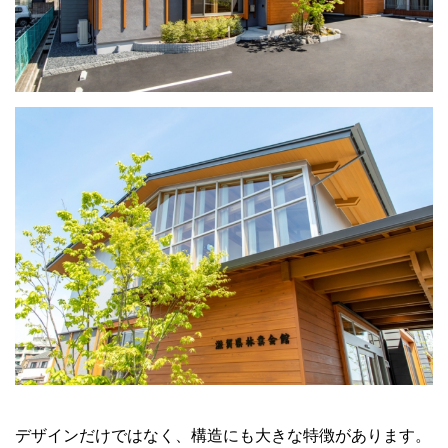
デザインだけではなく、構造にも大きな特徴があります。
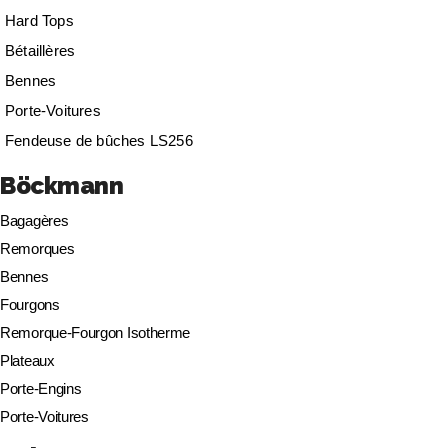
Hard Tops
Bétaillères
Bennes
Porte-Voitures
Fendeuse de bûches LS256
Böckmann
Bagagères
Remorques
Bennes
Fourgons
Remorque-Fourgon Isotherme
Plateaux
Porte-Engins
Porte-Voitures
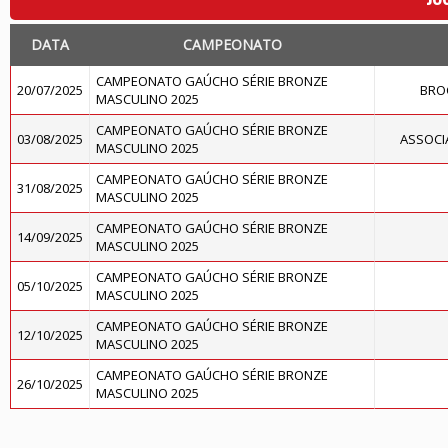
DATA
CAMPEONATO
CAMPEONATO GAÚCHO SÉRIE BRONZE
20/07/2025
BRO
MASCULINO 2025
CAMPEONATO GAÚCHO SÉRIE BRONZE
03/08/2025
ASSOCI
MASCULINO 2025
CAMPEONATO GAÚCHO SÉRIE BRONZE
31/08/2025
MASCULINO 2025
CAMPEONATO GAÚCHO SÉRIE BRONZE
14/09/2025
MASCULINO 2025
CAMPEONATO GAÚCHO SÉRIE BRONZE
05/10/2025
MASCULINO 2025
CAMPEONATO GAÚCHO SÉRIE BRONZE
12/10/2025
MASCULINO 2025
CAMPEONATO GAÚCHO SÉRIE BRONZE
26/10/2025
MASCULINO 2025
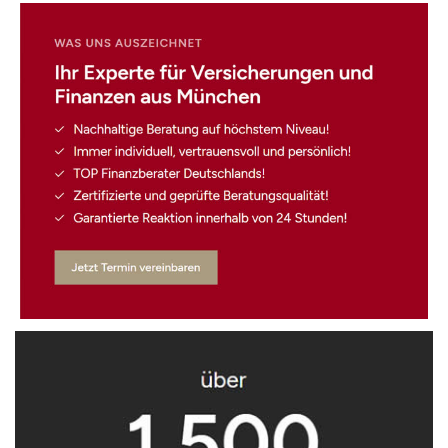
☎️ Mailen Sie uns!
☆ ☆ ☆
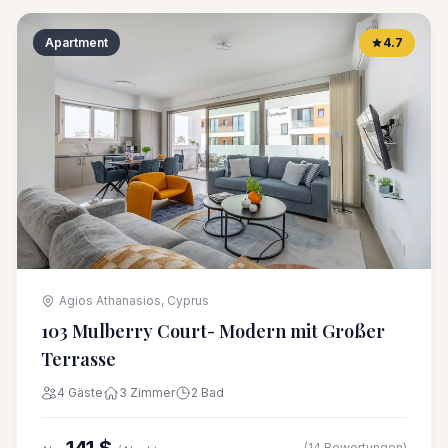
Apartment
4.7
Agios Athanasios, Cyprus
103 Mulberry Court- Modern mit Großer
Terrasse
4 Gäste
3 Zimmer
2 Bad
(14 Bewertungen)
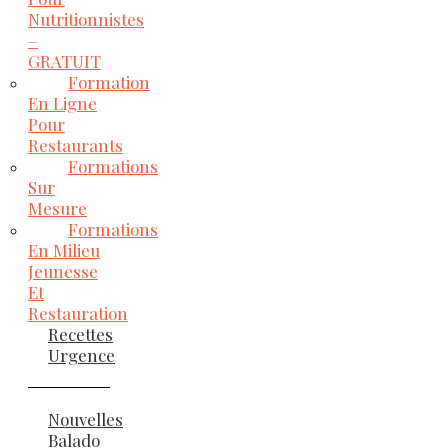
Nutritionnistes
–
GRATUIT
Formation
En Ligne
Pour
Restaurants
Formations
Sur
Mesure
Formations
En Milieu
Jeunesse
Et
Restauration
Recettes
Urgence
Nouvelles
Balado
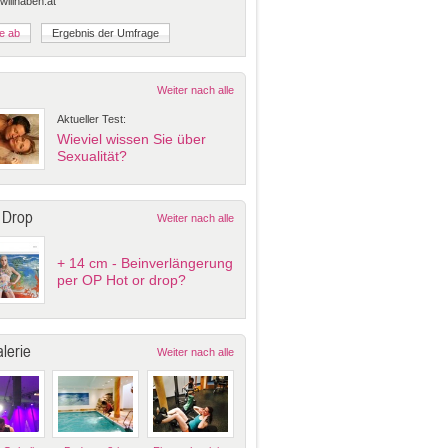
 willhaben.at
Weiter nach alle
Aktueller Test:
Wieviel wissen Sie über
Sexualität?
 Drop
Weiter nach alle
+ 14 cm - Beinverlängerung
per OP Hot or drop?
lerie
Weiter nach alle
☆ ☆ ☆
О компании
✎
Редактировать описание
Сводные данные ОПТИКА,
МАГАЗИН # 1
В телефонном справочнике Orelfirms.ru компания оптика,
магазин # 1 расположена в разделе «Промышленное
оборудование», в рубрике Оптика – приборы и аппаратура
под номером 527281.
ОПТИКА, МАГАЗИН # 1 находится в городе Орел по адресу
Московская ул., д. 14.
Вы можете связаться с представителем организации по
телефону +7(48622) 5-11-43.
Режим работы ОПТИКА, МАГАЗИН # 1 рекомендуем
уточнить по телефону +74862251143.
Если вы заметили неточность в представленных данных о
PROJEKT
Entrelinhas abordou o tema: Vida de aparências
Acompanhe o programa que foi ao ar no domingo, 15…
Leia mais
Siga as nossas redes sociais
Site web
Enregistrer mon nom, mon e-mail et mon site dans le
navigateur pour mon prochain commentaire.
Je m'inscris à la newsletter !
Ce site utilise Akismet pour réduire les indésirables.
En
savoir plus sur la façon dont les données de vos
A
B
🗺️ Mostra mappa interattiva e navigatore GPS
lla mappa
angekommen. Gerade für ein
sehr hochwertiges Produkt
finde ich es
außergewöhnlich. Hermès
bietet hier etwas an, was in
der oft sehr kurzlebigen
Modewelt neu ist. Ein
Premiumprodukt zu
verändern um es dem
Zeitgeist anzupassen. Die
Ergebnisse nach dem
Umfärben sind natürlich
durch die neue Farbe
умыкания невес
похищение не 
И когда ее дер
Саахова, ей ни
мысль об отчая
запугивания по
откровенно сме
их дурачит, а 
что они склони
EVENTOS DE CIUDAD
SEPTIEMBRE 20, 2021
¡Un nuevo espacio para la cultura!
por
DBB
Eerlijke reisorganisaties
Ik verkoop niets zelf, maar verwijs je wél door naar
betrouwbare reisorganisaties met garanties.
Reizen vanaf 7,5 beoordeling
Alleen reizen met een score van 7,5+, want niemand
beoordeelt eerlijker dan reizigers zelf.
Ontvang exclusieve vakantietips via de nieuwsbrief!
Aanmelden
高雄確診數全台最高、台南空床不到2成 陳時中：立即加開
☆ ☆ ☆
- **Exercise goal**
Pull out each line of the records that contains the string "телефону", copying those lines in full. Matching is case-sensitive.

- **Output for this exercise**
телефону +7(48622) 5-11-43.
уточнить по телефону +74862251143.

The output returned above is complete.